• **What is being asked**
Please print all of the material below, word for word.
============
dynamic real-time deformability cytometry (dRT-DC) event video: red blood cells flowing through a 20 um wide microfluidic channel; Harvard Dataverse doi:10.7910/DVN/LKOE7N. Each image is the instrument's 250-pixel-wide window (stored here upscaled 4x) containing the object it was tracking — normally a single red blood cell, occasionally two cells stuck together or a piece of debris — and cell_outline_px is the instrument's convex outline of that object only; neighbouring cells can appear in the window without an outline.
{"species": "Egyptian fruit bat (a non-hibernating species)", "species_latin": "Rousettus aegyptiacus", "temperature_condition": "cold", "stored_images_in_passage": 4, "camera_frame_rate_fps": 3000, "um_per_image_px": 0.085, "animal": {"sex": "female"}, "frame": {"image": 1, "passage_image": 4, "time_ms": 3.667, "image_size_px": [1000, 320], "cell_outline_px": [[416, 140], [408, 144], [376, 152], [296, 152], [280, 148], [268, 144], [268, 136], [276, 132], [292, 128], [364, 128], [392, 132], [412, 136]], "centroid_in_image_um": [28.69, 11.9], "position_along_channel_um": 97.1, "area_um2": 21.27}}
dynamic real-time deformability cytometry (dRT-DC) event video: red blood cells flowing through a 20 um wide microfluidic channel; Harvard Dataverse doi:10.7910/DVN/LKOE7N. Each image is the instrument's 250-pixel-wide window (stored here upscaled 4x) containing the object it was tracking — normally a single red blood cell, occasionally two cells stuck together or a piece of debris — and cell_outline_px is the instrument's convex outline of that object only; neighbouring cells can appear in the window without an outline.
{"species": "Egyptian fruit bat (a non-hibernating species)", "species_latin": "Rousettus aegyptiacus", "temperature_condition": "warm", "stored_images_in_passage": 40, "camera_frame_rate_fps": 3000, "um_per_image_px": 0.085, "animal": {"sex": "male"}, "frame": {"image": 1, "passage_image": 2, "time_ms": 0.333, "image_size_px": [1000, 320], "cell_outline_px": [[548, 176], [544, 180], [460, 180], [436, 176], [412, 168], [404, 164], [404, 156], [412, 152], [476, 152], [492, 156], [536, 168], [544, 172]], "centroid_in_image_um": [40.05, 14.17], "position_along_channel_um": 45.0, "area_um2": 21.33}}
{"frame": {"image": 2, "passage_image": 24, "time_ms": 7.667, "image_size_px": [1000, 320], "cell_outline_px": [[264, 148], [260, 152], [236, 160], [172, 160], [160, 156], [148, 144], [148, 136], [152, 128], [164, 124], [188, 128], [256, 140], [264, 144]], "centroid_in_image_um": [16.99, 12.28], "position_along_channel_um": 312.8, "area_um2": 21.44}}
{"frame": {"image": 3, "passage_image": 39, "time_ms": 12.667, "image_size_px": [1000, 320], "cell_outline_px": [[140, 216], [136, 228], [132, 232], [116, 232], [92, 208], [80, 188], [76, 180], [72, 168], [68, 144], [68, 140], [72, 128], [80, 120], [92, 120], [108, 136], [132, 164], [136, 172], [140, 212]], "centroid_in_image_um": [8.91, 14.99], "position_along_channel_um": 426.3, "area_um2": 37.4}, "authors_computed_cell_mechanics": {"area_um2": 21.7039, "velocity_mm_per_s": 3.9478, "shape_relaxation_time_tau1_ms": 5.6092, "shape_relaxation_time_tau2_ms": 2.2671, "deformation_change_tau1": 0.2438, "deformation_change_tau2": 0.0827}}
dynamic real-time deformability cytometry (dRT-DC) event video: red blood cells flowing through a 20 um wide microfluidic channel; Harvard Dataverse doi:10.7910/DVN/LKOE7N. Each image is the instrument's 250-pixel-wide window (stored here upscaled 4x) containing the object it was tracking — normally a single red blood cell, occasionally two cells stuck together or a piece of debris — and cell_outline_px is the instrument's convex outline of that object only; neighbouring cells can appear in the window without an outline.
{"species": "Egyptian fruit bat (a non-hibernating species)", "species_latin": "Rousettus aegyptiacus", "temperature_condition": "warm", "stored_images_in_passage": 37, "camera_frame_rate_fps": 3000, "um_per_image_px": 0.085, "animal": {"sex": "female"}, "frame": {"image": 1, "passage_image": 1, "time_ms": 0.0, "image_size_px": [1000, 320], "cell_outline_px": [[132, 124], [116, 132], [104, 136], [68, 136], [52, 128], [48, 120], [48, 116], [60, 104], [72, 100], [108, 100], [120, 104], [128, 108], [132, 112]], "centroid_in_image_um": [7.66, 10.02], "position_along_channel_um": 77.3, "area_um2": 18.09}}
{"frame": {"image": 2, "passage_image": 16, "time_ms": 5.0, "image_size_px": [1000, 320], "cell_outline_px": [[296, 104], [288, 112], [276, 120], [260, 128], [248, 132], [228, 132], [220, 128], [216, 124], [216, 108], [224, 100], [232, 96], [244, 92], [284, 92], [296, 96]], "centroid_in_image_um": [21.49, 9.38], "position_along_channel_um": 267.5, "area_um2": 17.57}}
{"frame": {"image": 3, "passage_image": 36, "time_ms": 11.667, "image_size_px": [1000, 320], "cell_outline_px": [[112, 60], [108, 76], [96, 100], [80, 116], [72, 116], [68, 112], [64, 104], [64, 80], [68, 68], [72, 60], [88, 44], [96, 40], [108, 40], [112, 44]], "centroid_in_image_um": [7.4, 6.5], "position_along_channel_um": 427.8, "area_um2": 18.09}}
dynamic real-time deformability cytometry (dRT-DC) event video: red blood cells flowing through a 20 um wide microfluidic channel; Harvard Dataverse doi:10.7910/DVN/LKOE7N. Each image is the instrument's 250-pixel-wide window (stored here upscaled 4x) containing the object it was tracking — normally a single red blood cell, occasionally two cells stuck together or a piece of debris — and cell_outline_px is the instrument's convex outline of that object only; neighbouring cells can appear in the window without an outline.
============
• **Output**
dynamic real-time deformability cytometry (dRT-DC) event video: red blood cells flowing through a 20 um wide microfluidic channel; Harvard Dataverse doi:10.7910/DVN/LKOE7N. Each image is the instrument's 250-pixel-wide window (stored here upscaled 4x) containing the object it was tracking — normally a single red blood cell, occasionally two cells stuck together or a piece of debris — and cell_outline_px is the instrument's convex outline of that object only; neighbouring cells can appear in the window without an outline.
{"species": "Egyptian fruit bat (a non-hibernating species)", "species_latin": "Rousettus aegyptiacus", "temperature_condition": "cold", "stored_images_in_passage": 4, "camera_frame_rate_fps": 3000, "um_per_image_px": 0.085, "animal": {"sex": "female"}, "frame": {"image": 1, "passage_image": 4, "time_ms": 3.667, "image_size_px": [1000, 320], "cell_outline_px": [[416, 140], [408, 144], [376, 152], [296, 152], [280, 148], [268, 144], [268, 136], [276, 132], [292, 128], [364, 128], [392, 132], [412, 136]], "centroid_in_image_um": [28.69, 11.9], "position_along_channel_um": 97.1, "area_um2": 21.27}}
dynamic real-time deformability cytometry (dRT-DC) event video: red blood cells flowing through a 20 um wide microfluidic channel; Harvard Dataverse doi:10.7910/DVN/LKOE7N. Each image is the instrument's 250-pixel-wide window (stored here upscaled 4x) containing the object it was tracking — normally a single red blood cell, occasionally two cells stuck together or a piece of debris — and cell_outline_px is the instrument's convex outline of that object only; neighbouring cells can appear in the window without an outline.
{"species": "Egyptian fruit bat (a non-hibernating species)", "species_latin": "Rousettus aegyptiacus", "temperature_condition": "warm", "stored_images_in_passage": 40, "camera_frame_rate_fps": 3000, "um_per_image_px": 0.085, "animal": {"sex": "male"}, "frame": {"image": 1, "passage_image": 2, "time_ms": 0.333, "image_size_px": [1000, 320], "cell_outline_px": [[548, 176], [544, 180], [460, 180], [436, 176], [412, 168], [404, 164], [404, 156], [412, 152], [476, 152], [492, 156], [536, 168], [544, 172]], "centroid_in_image_um": [40.05, 14.17], "position_along_channel_um": 45.0, "area_um2": 21.33}}
{"frame": {"image": 2, "passage_image": 24, "time_ms": 7.667, "image_size_px": [1000, 320], "cell_outline_px": [[264, 148], [260, 152], [236, 160], [172, 160], [160, 156], [148, 144], [148, 136], [152, 128], [164, 124], [188, 128], [256, 140], [264, 144]], "centroid_in_image_um": [16.99, 12.28], "position_along_channel_um": 312.8, "area_um2": 21.44}}
{"frame": {"image": 3, "passage_image": 39, "time_ms": 12.667, "image_size_px": [1000, 320], "cell_outline_px": [[140, 216], [136, 228], [132, 232], [116, 232], [92, 208], [80, 188], [76, 180], [72, 168], [68, 144], [68, 140], [72, 128], [80, 120], [92, 120], [108, 136], [132, 164], [136, 172], [140, 212]], "centroid_in_image_um": [8.91, 14.99], "position_along_channel_um": 426.3, "area_um2": 37.4}, "authors_computed_cell_mechanics": {"area_um2": 21.7039, "velocity_mm_per_s": 3.9478, "shape_relaxation_time_tau1_ms": 5.6092, "shape_relaxation_time_tau2_ms": 2.2671, "deformation_change_tau1": 0.2438, "deformation_change_tau2": 0.0827}}
dynamic real-time deformability cytometry (dRT-DC) event video: red blood cells flowing through a 20 um wide microfluidic channel; Harvard Dataverse doi:10.7910/DVN/LKOE7N. Each image is the instrument's 250-pixel-wide window (stored here upscaled 4x) containing the object it was tracking — normally a single red blood cell, occasionally two cells stuck together or a piece of debris — and cell_outline_px is the instrument's convex outline of that object only; neighbouring cells can appear in the window without an outline.
{"species": "Egyptian fruit bat (a non-hibernating species)", "species_latin": "Rousettus aegyptiacus", "temperature_condition": "warm", "stored_images_in_passage": 37, "camera_frame_rate_fps": 3000, "um_per_image_px": 0.085, "animal": {"sex": "female"}, "frame": {"image": 1, "passage_image": 1, "time_ms": 0.0, "image_size_px": [1000, 320], "cell_outline_px": [[132, 124], [116, 132], [104, 136], [68, 136], [52, 128], [48, 120], [48, 116], [60, 104], [72, 100], [108, 100], [120, 104], [128, 108], [132, 112]], "centroid_in_image_um": [7.66, 10.02], "position_along_channel_um": 77.3, "area_um2": 18.09}}
{"frame": {"image": 2, "passage_image": 16, "time_ms": 5.0, "image_size_px": [1000, 320], "cell_outline_px": [[296, 104], [288, 112], [276, 120], [260, 128], [248, 132], [228, 132], [220, 128], [216, 124], [216, 108], [224, 100], [232, 96], [244, 92], [284, 92], [296, 96]], "centroid_in_image_um": [21.49, 9.38], "position_along_channel_um": 267.5, "area_um2": 17.57}}
{"frame": {"image": 3, "passage_image": 36, "time_ms": 11.667, "image_size_px": [1000, 320], "cell_outline_px": [[112, 60], [108, 76], [96, 100], [80, 116], [72, 116], [68, 112], [64, 104], [64, 80], [68, 68], [72, 60], [88, 44], [96, 40], [108, 40], [112, 44]], "centroid_in_image_um": [7.4, 6.5], "position_along_channel_um": 427.8, "area_um2": 18.09}}
dynamic real-time deformability cytometry (dRT-DC) event video: red blood cells flowing through a 20 um wide microfluidic channel; Harvard Dataverse doi:10.7910/DVN/LKOE7N. Each image is the instrument's 250-pixel-wide window (stored here upscaled 4x) containing the object it was tracking — normally a single red blood cell, occasionally two cells stuck together or a piece of debris — and cell_outline_px is the instrument's convex outline of that object only; neighbouring cells can appear in the window without an outline.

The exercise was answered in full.